TradingView charts show BTC’s price coiled in a tightening band between $72,000 and $76,000, with the range compression now in its tenth week.

The April 28 to 29 FOMC meeting is the next binary catalyst. A dovish pivot, however unlikely given recent inflation data, would blow through the $76,000 ceiling in minutes. A hawkish hold would likely test the lower bound of the range near $72,000.
Alphractal flagged that Bitcoin is approaching key on-chain cost resistance levels, specifically the True Market Mean Price and Short-Term Holder Realized Price. Historically, these zones have acted as resistance during bear markets, suggesting the $76,000 level has on-chain structural significance beyond simple technical analysis.
Bitcoin is approaching key on-chain cost resistance levels such as the True Market Mean Price and the STH Realized Price.

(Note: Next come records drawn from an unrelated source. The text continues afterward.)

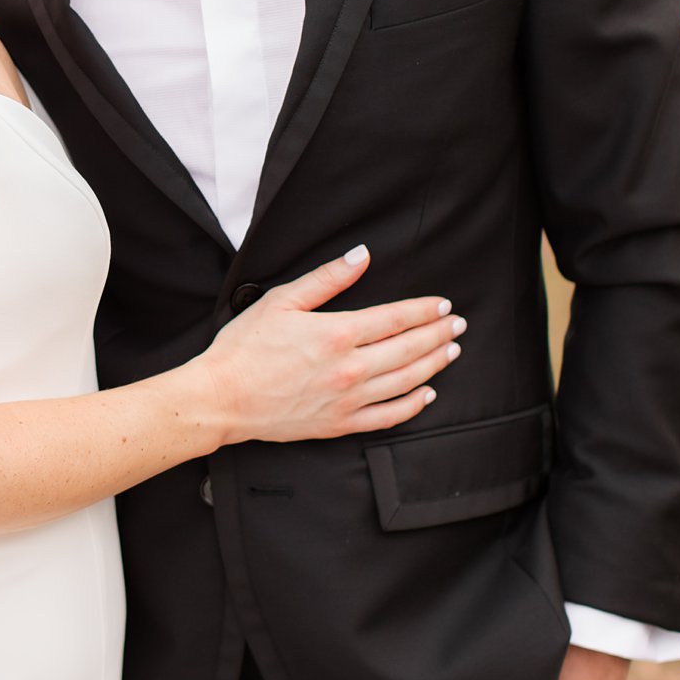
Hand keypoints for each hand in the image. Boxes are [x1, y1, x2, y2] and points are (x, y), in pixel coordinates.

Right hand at [202, 244, 463, 445]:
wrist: (222, 398)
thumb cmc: (245, 347)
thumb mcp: (281, 300)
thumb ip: (327, 278)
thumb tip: (361, 256)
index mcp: (337, 333)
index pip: (396, 318)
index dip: (424, 310)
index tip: (443, 305)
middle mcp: (350, 368)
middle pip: (409, 349)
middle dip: (438, 335)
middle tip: (458, 325)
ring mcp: (348, 399)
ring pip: (406, 381)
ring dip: (434, 365)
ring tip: (451, 352)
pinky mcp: (339, 424)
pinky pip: (388, 416)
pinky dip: (413, 404)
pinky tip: (426, 393)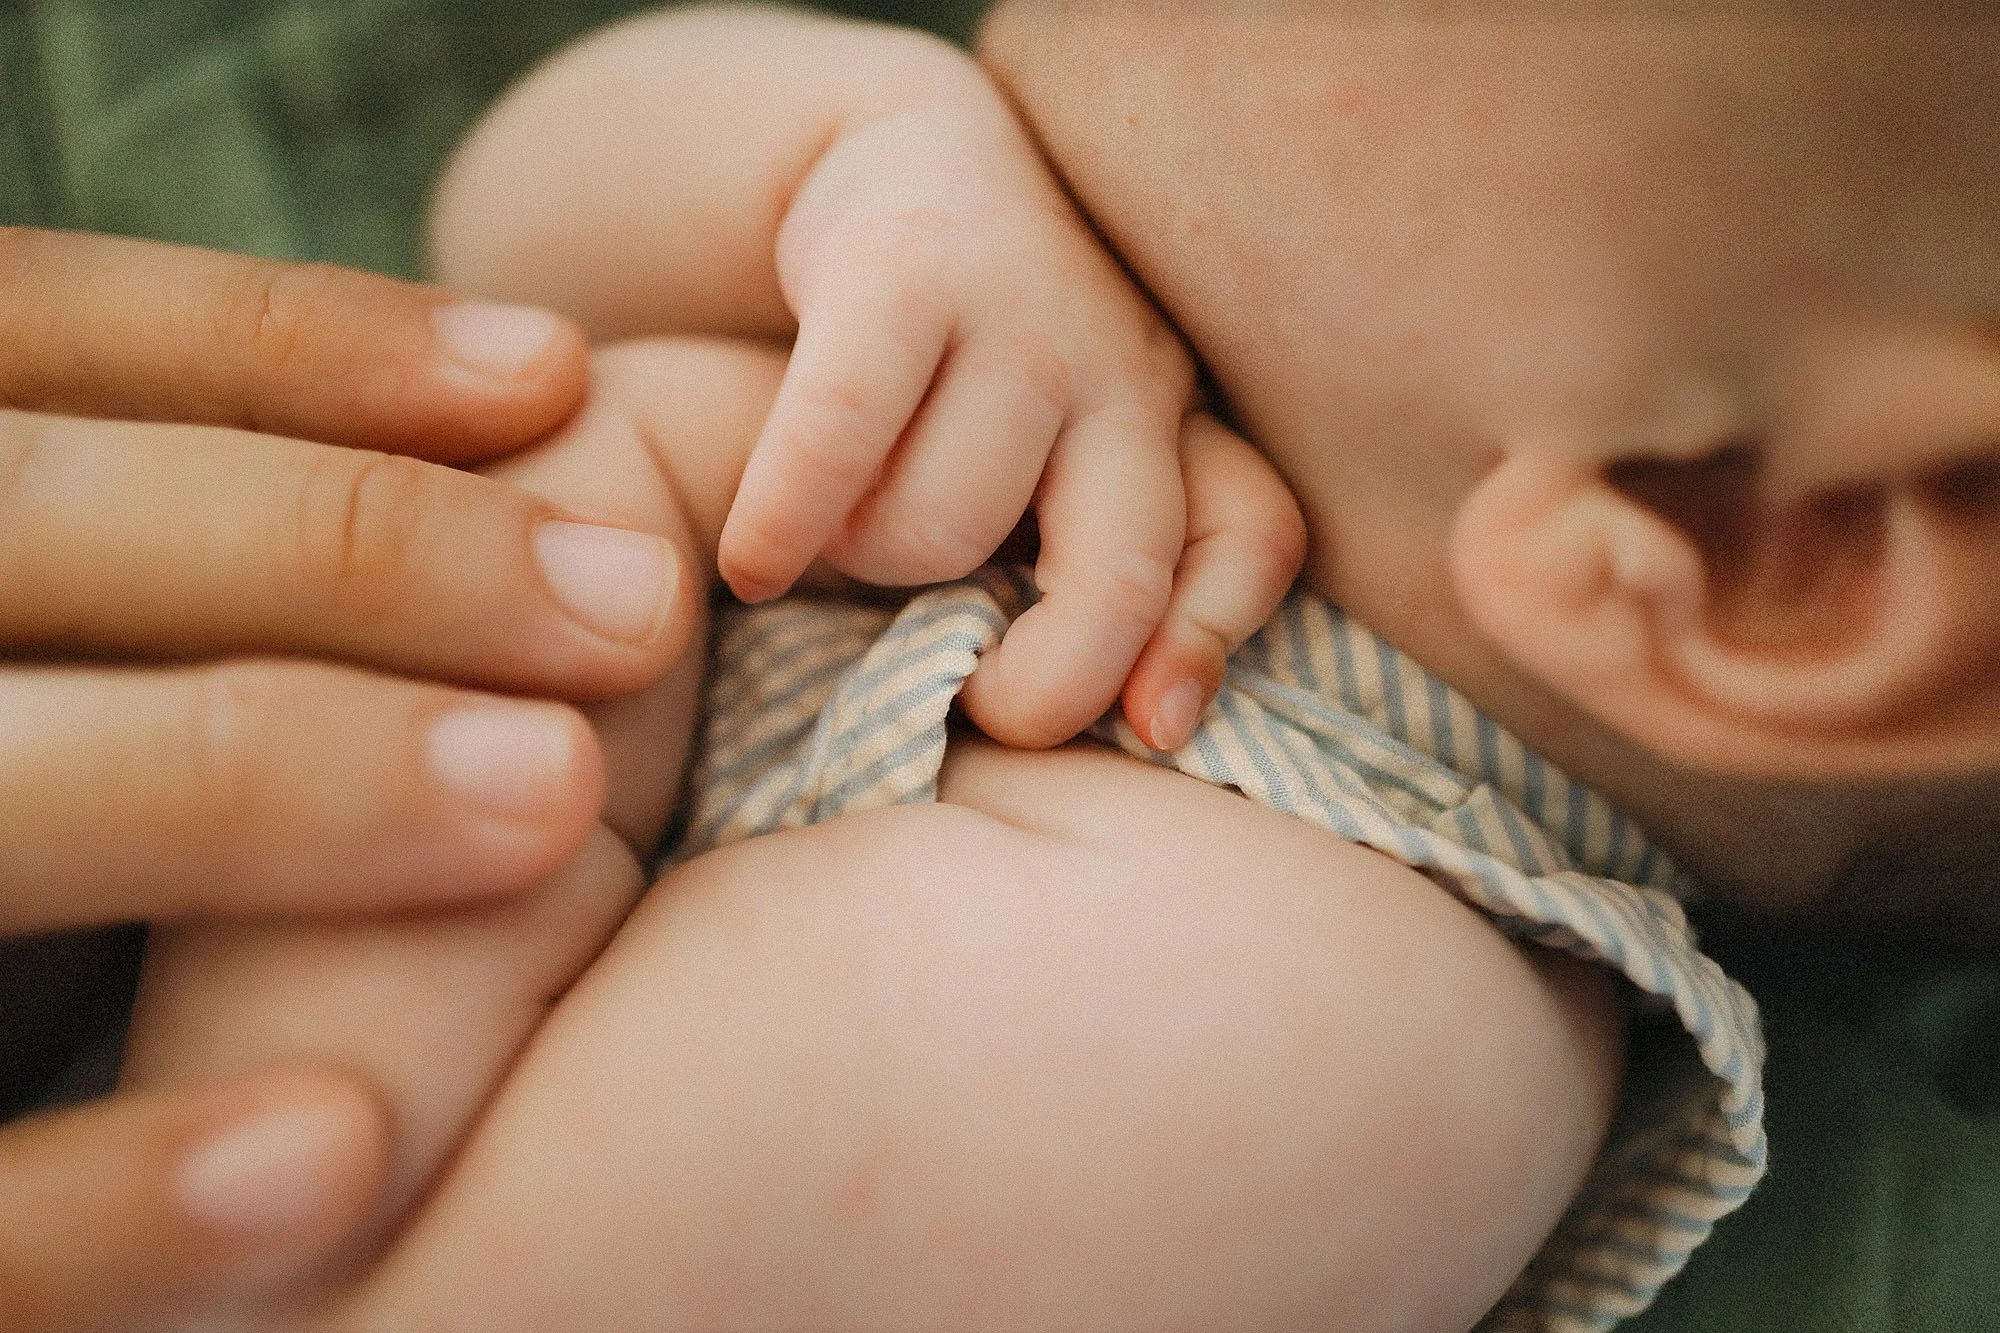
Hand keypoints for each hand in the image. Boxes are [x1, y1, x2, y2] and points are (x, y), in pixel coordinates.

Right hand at [0, 227, 695, 1329]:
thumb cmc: (43, 809)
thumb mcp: (81, 640)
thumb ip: (205, 541)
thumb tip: (531, 391)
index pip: (33, 350)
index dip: (282, 349)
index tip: (555, 373)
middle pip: (25, 528)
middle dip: (338, 546)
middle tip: (638, 608)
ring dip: (263, 782)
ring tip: (556, 797)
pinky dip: (120, 1187)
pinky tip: (346, 1147)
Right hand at [717, 86, 1303, 749]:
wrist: (906, 165)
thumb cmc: (981, 371)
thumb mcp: (1067, 462)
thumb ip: (1099, 570)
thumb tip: (1139, 726)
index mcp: (1180, 427)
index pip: (1251, 534)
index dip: (1207, 644)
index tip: (1154, 728)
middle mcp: (1129, 369)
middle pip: (1124, 567)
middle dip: (1052, 673)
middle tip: (974, 702)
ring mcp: (1025, 314)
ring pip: (947, 524)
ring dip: (872, 565)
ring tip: (842, 539)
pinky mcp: (907, 270)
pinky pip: (841, 438)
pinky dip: (787, 521)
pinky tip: (751, 562)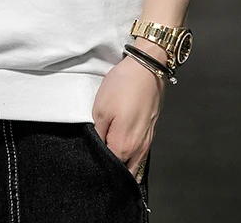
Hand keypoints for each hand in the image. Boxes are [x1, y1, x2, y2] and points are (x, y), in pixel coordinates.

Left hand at [91, 49, 166, 180]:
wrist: (147, 69)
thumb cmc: (123, 86)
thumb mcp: (100, 109)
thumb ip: (98, 134)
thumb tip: (97, 149)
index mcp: (123, 146)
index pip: (110, 169)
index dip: (99, 167)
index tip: (90, 161)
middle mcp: (138, 149)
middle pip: (124, 170)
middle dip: (113, 170)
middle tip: (100, 161)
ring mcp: (147, 141)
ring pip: (134, 164)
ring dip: (124, 164)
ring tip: (110, 155)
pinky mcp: (151, 132)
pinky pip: (140, 153)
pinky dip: (132, 155)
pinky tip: (122, 147)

It is important to monitor this region, as historically these levels have acted as resistance during Bear Market phases.
See more at https://t.co/MgcOqab771 pic.twitter.com/q2lsp81FBW
— Alphractal (@Alphractal) April 14, 2026
For traders, the setup is rare. History shows that when funding rates stay negative this long, the resolution tends to be violent. The direction of that resolution is the question. K33’s historical analogs suggest upside. The macro backdrop suggests caution.
BTC has spent two months trapped below $76,000. The pressure is building. Whether it releases as a squeeze higher or a retest of $72,000 will likely be decided by the Fed’s late-April meeting and whatever the Senate does with the CLARITY Act. Until then, the range holds.